入社後3年で退職する新卒者が5割にも及ぶという報告がある。厚生労働省の平成24年秋発表の統計によると、2009年に入社した若者のうち、大卒者は28%、高卒は35%が3年以内に離職した。離職率は1995年ごろから高い水準で推移し、一時は中卒者で7割、高卒者で5割、大卒者で3割にのぼり「7・5・3問題」として取り上げられたこともあった。 

何故、簡単に転職に踏み切ってしまうだろうか。 

職業一つとっても、選択肢が多くなったことが離職を容易にしているし、テレビCMの影響もあって転職に対する世間的な理解も広まってきていることも拍車をかけている。しかし、離職の多くは、いまの職場に不満であるというマイナス面が原因だろう。 

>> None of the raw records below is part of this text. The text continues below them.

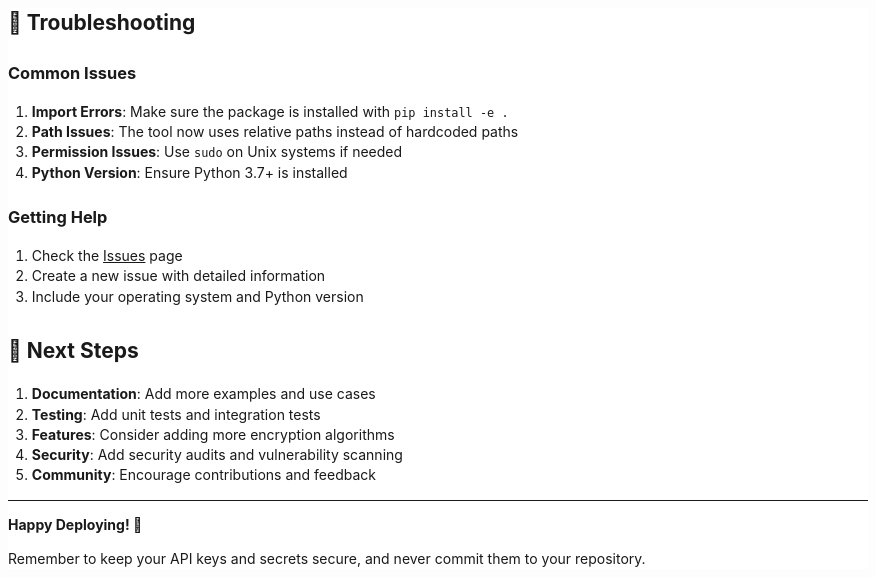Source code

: ## 🚨 Troubleshooting

### Common Issues

1. **Import Errors**: Make sure the package is installed with `pip install -e .`
2. **Path Issues**: The tool now uses relative paths instead of hardcoded paths
3. **Permission Issues**: Use `sudo` on Unix systems if needed
4. **Python Version**: Ensure Python 3.7+ is installed

### Getting Help

1. Check the [Issues](https://github.com/yourusername/otp-encryption-suite/issues) page
2. Create a new issue with detailed information
3. Include your operating system and Python version

## 🎯 Next Steps

1. **Documentation**: Add more examples and use cases
2. **Testing**: Add unit tests and integration tests
3. **Features**: Consider adding more encryption algorithms
4. **Security**: Add security audits and vulnerability scanning
5. **Community**: Encourage contributions and feedback

---

**Happy Deploying! 🚀**

Remember to keep your API keys and secrets secure, and never commit them to your repository.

第1に待遇・給料面が不満であったり、労働時間の関係で辞めてしまう場合、第2に仕事に生きがいを感じられない・面白くない場合、第3に人間関係に苦しむ場合等が考えられる。それぞれ非常に難しい問題であるが、本来仕事が楽しいとは限らないし、楽しくてやりがいのある仕事に就ける人は少ない。仕事を続けている人の多くが、与えられた仕事にどのように生きがいを見出していくかと格闘している時期を経験しており、仕事に取り組む自分が前向きに変化していけば、与えられる仕事の内容も状況もやがて変わっていくものである。第3の人間関係も、世の中には色々な人がおり、生理的に受け付けない人も多数存在するが、それらを如何に上手く対応していくかは、生きる手法の問題であり、仕事のみならず今後の人生においても大きな財産となるはずである。それでも自分にあった仕事がどこかにあり、本当の自分の仕事探し・本当の自分探しへと苦しい営みに踏む出す若者が多いのは確かである。気になるのは、警察庁の調べによると、2011年の10〜20代の就職失敗が原因とされる自殺者が150人で4年前の2.5倍になったことである。  

さて、芥川賞作家の平野啓一郎氏が、「分人」という概念を提案している。聞きなれないが、「個人」に対置する言葉で、内部に本当の自分があると思うと生きづらくなる。そうではなくて、他人との関係の中で、その都度、変わりゆくものとして、関係の数だけ、自分がいると思えばいいそうである。 

会社で働いている自分は、私の一部で、終業後は別の自分、家に帰れば、また別の自分がある。私とは、そういった「分人」の集合で、新しい人間関係を誰かと結べば、また別の分人ができる。つまり、状況や相手により異なる「自分」になるという概念であり、「キャラの使い分け」とは違う。「その場限りの仮面」の裏に「本当の自分」があるわけではない。「多重人格」とも異なり、相手と協同して「自分」が成り立ち、作られていく関係である。 

職場という狭い環境で追い込まれたように感じ、息が詰まる状態に身を置き続ければ、呼吸が苦しくなるばかりだ。今の職場の人間関係に苦しんでいるのなら、オプションとして、違う人とのつながりも求めて、新しい関係を生きてほしいと思う。